»»
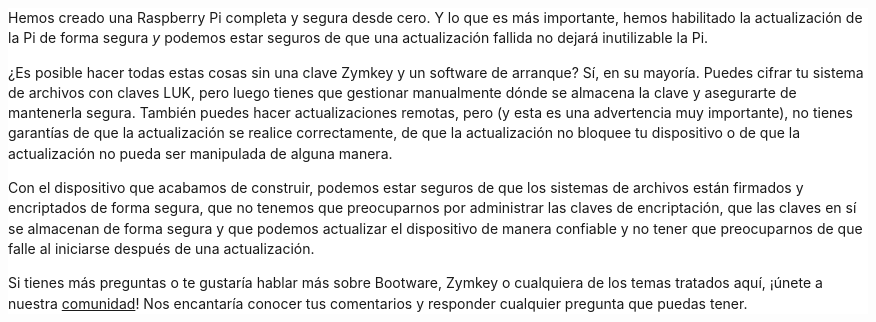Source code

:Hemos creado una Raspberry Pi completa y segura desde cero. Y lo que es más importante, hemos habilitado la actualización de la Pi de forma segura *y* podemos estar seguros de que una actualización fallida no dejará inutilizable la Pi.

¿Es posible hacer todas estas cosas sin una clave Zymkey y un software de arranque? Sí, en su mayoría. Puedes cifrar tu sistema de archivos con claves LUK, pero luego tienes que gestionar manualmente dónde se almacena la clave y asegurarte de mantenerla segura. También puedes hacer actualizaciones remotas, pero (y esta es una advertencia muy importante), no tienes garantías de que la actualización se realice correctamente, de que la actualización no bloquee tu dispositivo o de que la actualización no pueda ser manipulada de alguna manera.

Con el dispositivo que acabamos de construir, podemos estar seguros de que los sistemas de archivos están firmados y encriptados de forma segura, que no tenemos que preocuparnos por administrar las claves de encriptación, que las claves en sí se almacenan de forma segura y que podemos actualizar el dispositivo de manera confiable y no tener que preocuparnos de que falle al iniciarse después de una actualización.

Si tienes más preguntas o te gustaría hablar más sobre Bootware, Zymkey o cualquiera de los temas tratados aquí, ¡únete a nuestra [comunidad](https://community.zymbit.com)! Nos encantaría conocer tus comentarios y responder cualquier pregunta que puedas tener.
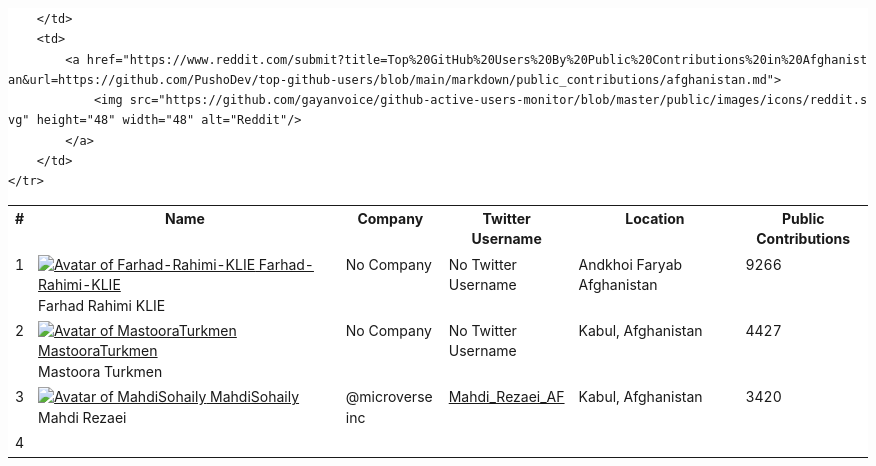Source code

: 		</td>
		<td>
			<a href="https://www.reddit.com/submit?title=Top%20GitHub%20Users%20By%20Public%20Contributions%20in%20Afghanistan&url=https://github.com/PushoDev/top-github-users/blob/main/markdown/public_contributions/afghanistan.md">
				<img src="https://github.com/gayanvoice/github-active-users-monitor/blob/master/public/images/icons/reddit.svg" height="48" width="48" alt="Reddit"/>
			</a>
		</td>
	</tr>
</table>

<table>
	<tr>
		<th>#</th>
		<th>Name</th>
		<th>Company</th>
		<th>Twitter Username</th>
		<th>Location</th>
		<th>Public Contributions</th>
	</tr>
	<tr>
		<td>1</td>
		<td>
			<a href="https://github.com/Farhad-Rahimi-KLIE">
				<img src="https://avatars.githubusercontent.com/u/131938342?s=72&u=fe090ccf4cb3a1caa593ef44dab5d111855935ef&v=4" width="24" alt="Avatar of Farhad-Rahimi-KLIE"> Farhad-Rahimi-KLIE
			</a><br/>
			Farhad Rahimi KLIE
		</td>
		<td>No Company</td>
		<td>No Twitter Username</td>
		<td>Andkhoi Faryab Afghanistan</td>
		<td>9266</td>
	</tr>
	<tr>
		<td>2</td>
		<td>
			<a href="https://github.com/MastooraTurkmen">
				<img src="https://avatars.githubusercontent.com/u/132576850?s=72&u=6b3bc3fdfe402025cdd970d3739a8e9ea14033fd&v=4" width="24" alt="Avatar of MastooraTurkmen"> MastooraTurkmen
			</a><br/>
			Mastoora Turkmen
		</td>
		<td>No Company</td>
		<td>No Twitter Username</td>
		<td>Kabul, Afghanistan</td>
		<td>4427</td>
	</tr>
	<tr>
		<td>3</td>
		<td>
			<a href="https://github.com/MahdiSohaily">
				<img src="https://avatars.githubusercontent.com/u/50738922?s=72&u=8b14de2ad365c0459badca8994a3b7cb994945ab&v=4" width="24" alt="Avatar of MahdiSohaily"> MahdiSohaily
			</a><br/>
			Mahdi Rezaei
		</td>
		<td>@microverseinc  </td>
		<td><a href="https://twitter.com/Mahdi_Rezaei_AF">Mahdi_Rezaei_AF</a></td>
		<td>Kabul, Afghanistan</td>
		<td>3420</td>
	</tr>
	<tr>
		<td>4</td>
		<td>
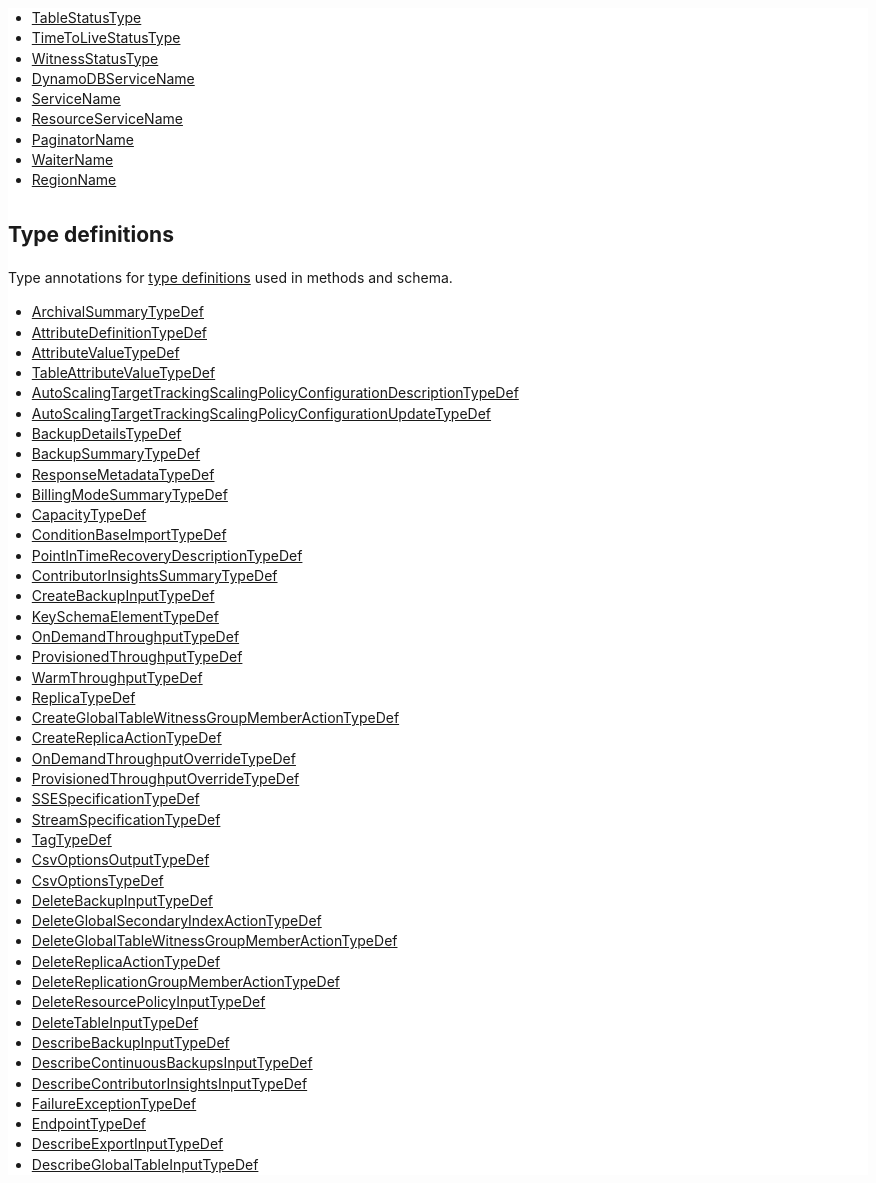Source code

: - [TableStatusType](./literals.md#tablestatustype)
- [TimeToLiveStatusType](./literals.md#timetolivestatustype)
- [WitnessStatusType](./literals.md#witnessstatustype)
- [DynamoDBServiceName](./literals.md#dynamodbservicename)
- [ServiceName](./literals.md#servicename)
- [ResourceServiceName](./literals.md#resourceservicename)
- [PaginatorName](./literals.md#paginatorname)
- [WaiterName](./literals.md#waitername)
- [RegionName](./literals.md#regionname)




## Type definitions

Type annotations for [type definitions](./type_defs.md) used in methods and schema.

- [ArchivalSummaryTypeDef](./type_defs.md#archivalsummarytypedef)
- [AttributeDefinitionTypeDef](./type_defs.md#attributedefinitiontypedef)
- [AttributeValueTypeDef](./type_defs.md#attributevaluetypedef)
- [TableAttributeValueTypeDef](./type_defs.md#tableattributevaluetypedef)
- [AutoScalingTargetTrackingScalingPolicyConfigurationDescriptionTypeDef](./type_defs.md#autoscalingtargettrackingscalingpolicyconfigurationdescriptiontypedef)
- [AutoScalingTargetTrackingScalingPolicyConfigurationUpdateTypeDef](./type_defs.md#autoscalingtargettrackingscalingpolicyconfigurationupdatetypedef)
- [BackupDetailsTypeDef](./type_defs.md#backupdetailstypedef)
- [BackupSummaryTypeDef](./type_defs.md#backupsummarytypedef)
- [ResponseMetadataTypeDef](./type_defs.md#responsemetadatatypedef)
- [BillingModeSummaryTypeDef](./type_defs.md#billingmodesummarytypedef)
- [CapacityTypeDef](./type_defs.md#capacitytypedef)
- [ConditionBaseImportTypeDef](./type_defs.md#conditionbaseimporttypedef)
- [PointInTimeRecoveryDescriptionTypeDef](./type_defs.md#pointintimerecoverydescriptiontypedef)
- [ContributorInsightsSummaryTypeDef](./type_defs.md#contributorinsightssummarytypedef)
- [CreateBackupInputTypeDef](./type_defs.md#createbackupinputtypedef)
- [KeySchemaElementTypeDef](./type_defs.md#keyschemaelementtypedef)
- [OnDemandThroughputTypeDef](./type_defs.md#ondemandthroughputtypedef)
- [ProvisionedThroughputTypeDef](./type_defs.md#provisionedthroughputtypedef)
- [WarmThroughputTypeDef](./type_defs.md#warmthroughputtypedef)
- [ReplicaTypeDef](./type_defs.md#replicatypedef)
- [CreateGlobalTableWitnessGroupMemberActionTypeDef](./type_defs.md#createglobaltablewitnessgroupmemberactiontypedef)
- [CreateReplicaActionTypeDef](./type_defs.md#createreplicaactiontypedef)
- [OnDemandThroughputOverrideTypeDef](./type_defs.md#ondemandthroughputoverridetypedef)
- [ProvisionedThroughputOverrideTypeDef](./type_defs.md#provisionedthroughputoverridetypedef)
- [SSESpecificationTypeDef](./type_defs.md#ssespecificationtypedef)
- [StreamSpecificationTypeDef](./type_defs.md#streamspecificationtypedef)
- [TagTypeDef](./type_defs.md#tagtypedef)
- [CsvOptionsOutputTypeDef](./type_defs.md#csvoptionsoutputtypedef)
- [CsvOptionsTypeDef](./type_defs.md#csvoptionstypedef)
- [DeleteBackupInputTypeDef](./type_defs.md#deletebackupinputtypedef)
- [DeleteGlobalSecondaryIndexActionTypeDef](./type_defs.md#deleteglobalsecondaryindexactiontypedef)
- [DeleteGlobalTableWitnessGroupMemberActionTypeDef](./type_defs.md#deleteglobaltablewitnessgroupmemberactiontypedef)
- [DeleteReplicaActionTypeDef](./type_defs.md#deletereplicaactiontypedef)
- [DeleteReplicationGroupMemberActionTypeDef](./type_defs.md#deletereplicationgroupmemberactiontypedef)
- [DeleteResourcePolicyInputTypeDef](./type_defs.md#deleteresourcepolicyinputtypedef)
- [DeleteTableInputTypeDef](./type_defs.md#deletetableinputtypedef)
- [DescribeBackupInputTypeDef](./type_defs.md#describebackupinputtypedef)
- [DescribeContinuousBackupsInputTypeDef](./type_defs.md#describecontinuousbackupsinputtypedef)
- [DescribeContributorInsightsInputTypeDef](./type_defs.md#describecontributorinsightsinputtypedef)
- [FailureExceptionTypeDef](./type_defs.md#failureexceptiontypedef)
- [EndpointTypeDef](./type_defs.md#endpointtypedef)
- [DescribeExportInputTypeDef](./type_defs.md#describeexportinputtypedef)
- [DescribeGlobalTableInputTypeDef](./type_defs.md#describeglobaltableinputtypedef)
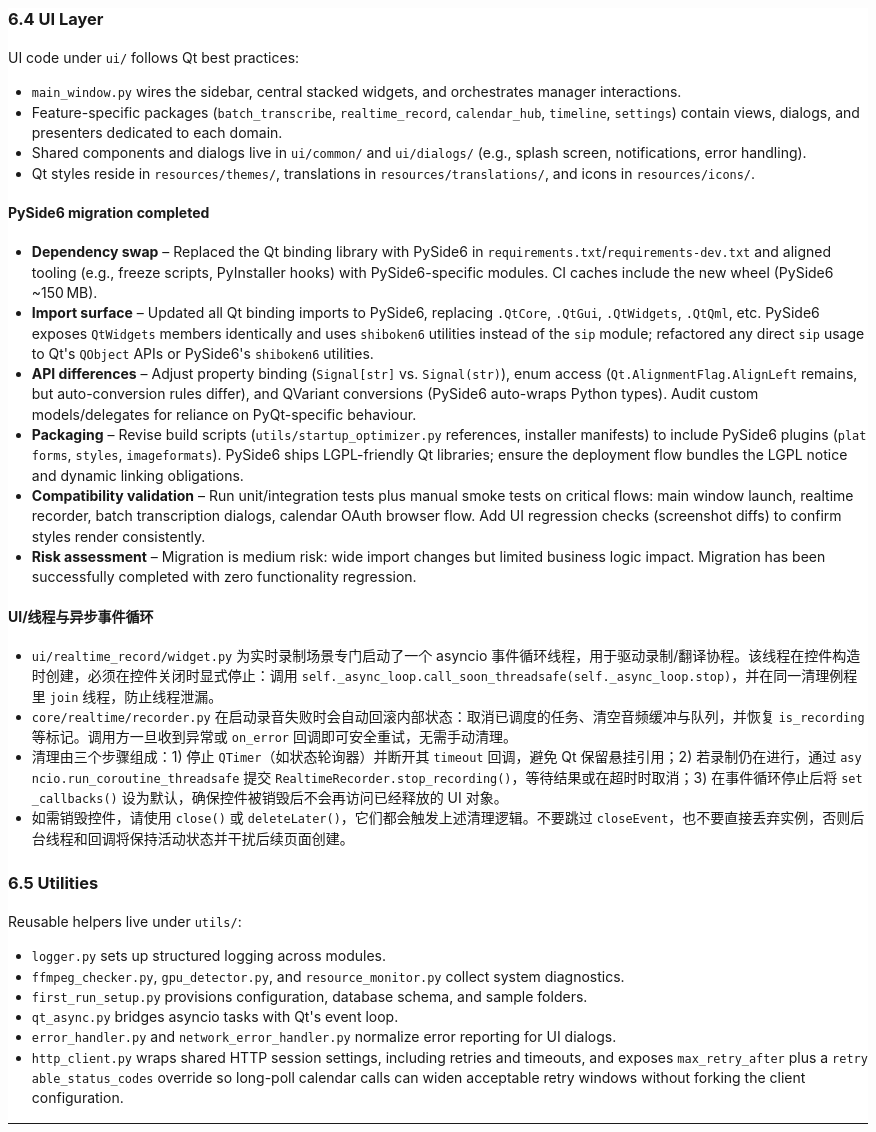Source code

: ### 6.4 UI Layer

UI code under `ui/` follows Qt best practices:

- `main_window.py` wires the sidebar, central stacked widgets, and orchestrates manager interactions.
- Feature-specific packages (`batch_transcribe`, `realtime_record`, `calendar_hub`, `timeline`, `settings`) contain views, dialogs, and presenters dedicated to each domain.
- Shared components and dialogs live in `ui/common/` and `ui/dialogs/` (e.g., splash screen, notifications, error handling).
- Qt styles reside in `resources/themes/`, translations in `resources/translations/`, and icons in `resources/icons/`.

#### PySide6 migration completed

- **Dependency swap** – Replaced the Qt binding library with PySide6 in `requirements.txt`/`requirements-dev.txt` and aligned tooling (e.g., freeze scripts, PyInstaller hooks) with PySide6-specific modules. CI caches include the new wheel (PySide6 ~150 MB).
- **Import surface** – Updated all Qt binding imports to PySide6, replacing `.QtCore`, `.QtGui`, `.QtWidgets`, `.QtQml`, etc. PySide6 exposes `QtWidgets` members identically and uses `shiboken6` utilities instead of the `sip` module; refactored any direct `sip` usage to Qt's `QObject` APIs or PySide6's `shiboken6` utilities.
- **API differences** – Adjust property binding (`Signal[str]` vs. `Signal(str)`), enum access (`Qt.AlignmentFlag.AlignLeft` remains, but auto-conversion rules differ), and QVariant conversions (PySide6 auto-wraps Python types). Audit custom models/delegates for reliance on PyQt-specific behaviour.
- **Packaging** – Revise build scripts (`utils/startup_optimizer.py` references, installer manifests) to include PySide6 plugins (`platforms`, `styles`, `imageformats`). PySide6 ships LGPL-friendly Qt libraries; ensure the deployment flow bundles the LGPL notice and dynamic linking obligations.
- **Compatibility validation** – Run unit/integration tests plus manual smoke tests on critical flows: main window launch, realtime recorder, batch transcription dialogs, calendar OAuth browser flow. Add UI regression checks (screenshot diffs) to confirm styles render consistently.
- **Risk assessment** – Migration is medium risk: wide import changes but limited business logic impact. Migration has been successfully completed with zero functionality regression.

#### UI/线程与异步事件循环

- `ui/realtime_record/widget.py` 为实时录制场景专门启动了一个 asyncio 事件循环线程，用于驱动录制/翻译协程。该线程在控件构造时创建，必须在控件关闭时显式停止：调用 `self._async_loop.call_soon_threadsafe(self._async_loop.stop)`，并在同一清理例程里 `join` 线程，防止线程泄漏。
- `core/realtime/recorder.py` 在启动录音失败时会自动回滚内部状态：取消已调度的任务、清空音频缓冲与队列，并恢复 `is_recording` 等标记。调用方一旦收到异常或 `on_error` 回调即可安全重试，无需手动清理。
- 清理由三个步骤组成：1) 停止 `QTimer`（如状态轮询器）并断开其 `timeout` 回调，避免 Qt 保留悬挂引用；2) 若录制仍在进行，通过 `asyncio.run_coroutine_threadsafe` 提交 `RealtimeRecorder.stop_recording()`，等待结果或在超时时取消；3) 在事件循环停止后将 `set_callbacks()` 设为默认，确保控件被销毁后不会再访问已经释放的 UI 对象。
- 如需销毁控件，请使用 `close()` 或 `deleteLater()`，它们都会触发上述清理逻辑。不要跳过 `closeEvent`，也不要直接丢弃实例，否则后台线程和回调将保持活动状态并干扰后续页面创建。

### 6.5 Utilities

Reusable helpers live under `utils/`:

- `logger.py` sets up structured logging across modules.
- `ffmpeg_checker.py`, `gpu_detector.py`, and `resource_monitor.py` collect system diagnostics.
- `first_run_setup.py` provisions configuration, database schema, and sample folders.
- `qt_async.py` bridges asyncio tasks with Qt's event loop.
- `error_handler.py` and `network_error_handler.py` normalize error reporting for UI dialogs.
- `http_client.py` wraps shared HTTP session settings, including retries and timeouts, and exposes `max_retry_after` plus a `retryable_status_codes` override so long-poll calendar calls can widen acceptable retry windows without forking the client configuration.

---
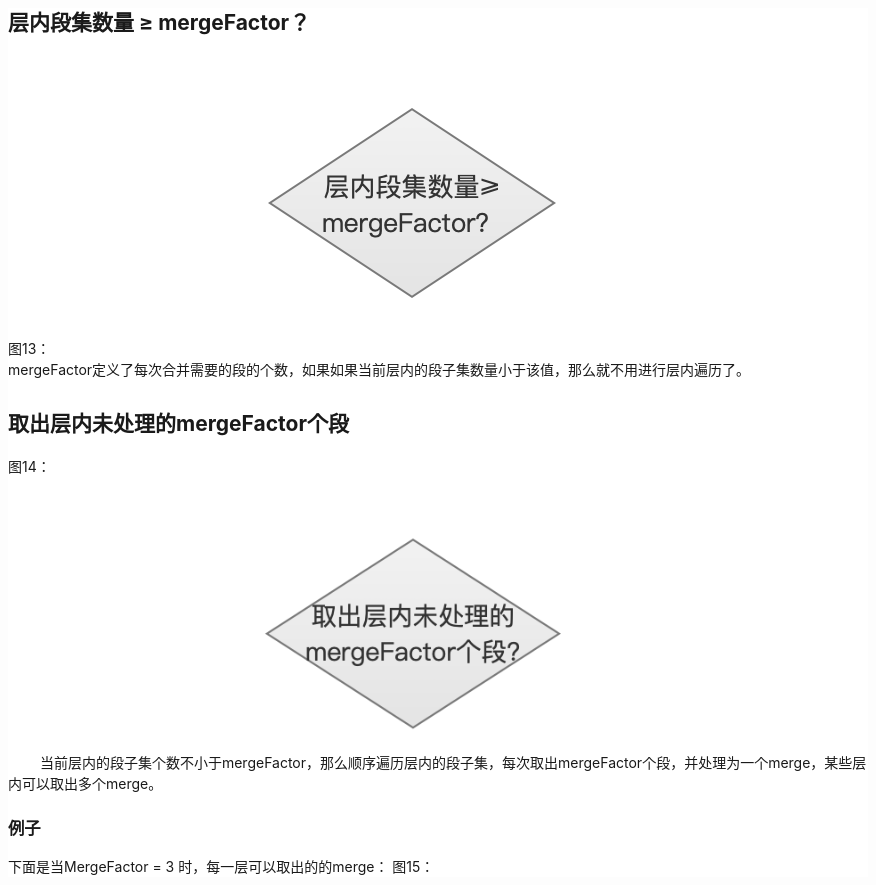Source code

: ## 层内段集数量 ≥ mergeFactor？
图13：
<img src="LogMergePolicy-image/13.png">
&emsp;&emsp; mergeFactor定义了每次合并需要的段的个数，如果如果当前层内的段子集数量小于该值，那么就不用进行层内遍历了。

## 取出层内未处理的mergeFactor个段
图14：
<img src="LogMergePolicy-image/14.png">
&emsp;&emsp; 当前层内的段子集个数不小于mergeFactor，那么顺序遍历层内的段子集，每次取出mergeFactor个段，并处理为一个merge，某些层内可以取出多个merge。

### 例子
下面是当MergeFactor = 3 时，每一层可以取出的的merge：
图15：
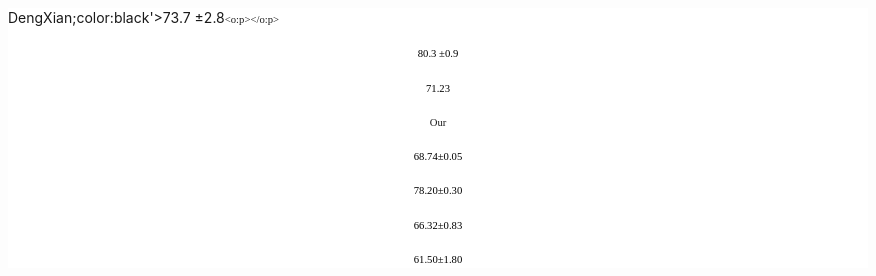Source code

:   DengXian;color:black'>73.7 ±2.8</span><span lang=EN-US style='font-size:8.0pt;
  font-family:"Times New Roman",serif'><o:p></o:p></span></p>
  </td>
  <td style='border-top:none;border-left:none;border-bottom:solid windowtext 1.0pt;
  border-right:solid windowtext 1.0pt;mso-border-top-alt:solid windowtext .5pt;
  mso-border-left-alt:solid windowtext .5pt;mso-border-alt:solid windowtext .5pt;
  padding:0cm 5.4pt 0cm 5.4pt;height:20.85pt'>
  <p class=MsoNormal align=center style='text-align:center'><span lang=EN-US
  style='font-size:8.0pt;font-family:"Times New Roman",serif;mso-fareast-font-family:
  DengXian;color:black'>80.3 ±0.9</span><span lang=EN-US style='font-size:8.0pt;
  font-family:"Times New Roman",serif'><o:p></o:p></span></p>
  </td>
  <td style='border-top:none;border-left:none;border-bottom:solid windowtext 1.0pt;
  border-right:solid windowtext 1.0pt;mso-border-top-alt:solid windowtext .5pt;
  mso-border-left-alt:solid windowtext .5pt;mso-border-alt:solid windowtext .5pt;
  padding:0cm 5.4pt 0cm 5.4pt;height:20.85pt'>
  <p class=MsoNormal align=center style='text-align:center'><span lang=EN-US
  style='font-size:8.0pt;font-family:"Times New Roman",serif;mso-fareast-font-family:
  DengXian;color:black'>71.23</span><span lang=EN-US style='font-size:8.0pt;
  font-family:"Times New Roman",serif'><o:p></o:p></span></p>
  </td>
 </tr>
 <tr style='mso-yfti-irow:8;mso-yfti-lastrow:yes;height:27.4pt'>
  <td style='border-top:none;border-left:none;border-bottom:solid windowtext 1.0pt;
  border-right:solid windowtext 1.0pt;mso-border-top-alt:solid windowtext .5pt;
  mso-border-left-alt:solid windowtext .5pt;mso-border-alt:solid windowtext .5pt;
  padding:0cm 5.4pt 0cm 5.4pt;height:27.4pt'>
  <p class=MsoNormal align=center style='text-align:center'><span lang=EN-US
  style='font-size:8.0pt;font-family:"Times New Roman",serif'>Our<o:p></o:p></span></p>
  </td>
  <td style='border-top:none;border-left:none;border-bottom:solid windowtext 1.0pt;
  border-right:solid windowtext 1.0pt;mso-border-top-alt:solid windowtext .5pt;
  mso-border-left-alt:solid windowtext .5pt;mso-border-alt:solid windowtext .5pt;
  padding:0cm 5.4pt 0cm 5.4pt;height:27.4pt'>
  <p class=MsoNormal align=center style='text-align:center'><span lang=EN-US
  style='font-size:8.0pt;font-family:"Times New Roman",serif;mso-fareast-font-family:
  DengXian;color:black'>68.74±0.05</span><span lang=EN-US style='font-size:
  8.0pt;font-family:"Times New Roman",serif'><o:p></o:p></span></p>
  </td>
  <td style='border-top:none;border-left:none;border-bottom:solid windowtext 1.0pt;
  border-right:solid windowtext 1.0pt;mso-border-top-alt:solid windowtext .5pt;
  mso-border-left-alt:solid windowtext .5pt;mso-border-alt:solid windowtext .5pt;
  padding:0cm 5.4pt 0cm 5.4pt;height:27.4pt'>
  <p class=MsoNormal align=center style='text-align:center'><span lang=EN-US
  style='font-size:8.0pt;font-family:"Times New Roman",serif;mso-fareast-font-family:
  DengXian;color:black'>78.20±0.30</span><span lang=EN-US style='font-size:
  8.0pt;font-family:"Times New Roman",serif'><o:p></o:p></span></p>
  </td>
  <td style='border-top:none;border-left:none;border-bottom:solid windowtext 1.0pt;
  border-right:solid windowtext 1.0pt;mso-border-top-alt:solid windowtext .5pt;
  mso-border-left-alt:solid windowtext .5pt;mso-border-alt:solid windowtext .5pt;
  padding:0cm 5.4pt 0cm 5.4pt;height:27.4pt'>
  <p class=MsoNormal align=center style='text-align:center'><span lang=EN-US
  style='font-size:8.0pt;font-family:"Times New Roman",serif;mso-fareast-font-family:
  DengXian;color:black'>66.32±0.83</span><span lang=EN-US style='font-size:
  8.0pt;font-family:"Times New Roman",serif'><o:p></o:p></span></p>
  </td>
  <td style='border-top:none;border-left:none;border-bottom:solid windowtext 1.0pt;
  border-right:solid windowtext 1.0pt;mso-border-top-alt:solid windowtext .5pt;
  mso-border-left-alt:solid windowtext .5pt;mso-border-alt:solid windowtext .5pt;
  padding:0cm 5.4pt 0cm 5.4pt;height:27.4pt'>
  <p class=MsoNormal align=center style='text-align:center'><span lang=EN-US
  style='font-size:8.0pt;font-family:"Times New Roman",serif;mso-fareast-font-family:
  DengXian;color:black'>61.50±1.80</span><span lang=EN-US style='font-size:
««
Consigne
Relevez chaque ligne du listing ci-dessus qui contient la chaîne « icons », en tenant compte de la casse.

Réponse
				<img src="https://github.com/gayanvoice/github-active-users-monitor/blob/master/public/images/icons/reddit.svg" height="48" width="48" alt="Reddit"/>
- Qt styles reside in `resources/themes/`, translations in `resources/translations/`, and icons in `resources/icons/`.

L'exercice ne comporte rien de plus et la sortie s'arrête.